My Tech Learning

Thursday, March 28, 2024

Navigating the Data Science Seas: A Journey with Microsoft Fabric

Data science is a vast and exciting field, brimming with the potential to unlock valuable insights. But like any seafaring voyage, navigating its currents can be challenging. Data wrangling, complex models, and siloed information – these are just a few of the obstacles that data scientists encounter.

Fortunately, there's a trusty first mate to help us on this journey: Microsoft Fabric. Fabric isn't a single tool, but rather a comprehensive set of services designed to streamline the data science workflow. Let's set sail with an example to see how Fabric equips us for smoother sailing.

The mission of a data scientist is to develop a model to predict when a customer will stop using a service (customer churn). Here's how you can use Fabric can be your guide

Predicting Customer Churn

Let's dive deeper and explore the steps involved in building a customer churn prediction model using Microsoft Fabric. You can get started by signing into http://fabric.microsoft.com using your cruise tickets for your data science journey.

Step 1: Data Discovery & Acquisition

Mapping the Treasure Trove: Utilise Microsoft Purview, the unified data governance service within Azure Portal. Purview acts as your treasure map, helping you discover relevant datasets related to customer demographics, purchase history, and marketing interactions. You can add your own datasets and register them.
Charting the Course: Once you've identified the datasets, leverage Azure Data Factory to orchestrate data extraction, transformation, and loading (ETL) processes. Data Factory acts as your captain, guiding the data from its source to your designated destination (e.g., One Lake). You can also avoid the above two steps and directly chart your course with the existing open datasets and notebooks available in the sea of Microsoft Fabric which is what we will be doing here.

*Information shown*:
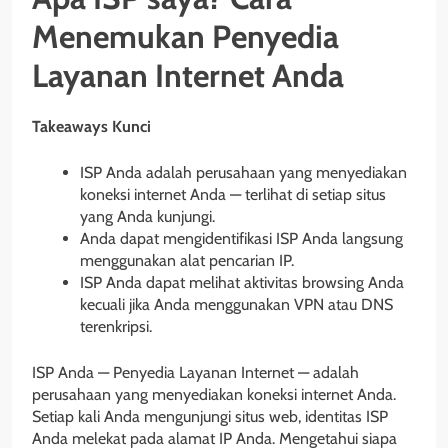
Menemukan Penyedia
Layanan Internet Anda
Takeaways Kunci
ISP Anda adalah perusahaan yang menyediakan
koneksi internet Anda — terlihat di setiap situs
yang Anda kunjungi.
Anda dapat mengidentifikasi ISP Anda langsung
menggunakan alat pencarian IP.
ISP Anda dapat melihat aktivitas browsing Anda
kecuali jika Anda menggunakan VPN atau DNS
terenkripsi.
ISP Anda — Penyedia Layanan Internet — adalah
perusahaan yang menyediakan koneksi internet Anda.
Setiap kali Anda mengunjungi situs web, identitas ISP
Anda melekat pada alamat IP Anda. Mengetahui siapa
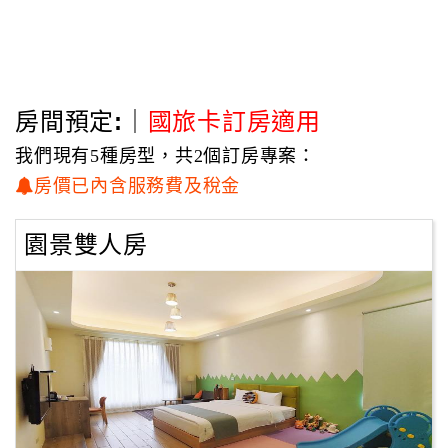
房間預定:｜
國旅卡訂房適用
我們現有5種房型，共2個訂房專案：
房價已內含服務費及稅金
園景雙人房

*Work instructions*:
1. Reproduce the text read from both records word for word, omitting the picture markers.
2. Extend the Microsoft Fabric data science post, picking up right after its final sentence.

*Task answers*:
1.
Menemukan Penyedia
Layanan Internet Anda
Takeaways Kunci
ISP Anda adalah perusahaan yang menyediakan
koneksi internet Anda — terlihat di setiap situs
yang Anda kunjungi.
Anda dapat mengidentifikasi ISP Anda langsung
menggunakan alat pencarian IP.
ISP Anda dapat melihat aktivitas browsing Anda
kecuali jika Anda menggunakan VPN atau DNS
terenkripsi.
ISP Anda — Penyedia Layanan Internet — adalah
perusahaan yang menyediakan koneksi internet Anda.
Setiap kali Anda mengunjungi situs web, identitas ISP
Anda melekat pada alamat IP Anda. Mengetahui siapa
房間預定:｜
國旅卡訂房適用
我們現有5種房型，共2個訂房專案：
房價已內含服務費及稅金
園景雙人房

2.
Unveiling the Data in OneLake: As you navigate the vast seas of ocean (data), OneLake, a central data repository within Fabric, serves as your treasure trove. Utilise the Lakehouse item, your personal submarine, to explore and interact with the relevant datasets that are crucial for your customer churn prediction mission. After signing in, enter into the Data Science cabin as shown in the below image

We will be using an existing sample on Customer Churn that is available within Fabric.

Click on Use a Sample as shown below

Choose the Customer Churn Sample from the list of samples as shown below

This opens the customer churn notebook within the Fabric.

Attaching the Lakehouse to Your Notebook: Effortlessly connect the Lakehouse containing your relevant datasets to your analysis Notebook. This allows you to browse and interact with the data directly within your notebook environment.

To do this click on lakehouse link section of the left navigation pane of the Notebook as shown below and create a New Lakehouse

Prepare for sailing: Bring the right luggage for sailing by installing the right libraries. To do this run the below code using the pip install command from the notebook as shown below

Prepare your travel documents by exploring the dataset that you are going to use which is the bank dataset that contains churn status of 10,000 customers with 14 attributes. Run the below configuration to prepare as shown below

Prepare to combat seasickness by downloading the dataset and uploading it to the lakehouse by running the cell as shown below

Seamless Data Reads with Pandas: OneLake and Fabric Notebooks make data exploration a breeze. You can directly read data from your chosen Lakehouse into a Pandas dataframe, a powerful data structure for analysis in Python. This simplifies data access and streamlines the initial stages of your data exploration.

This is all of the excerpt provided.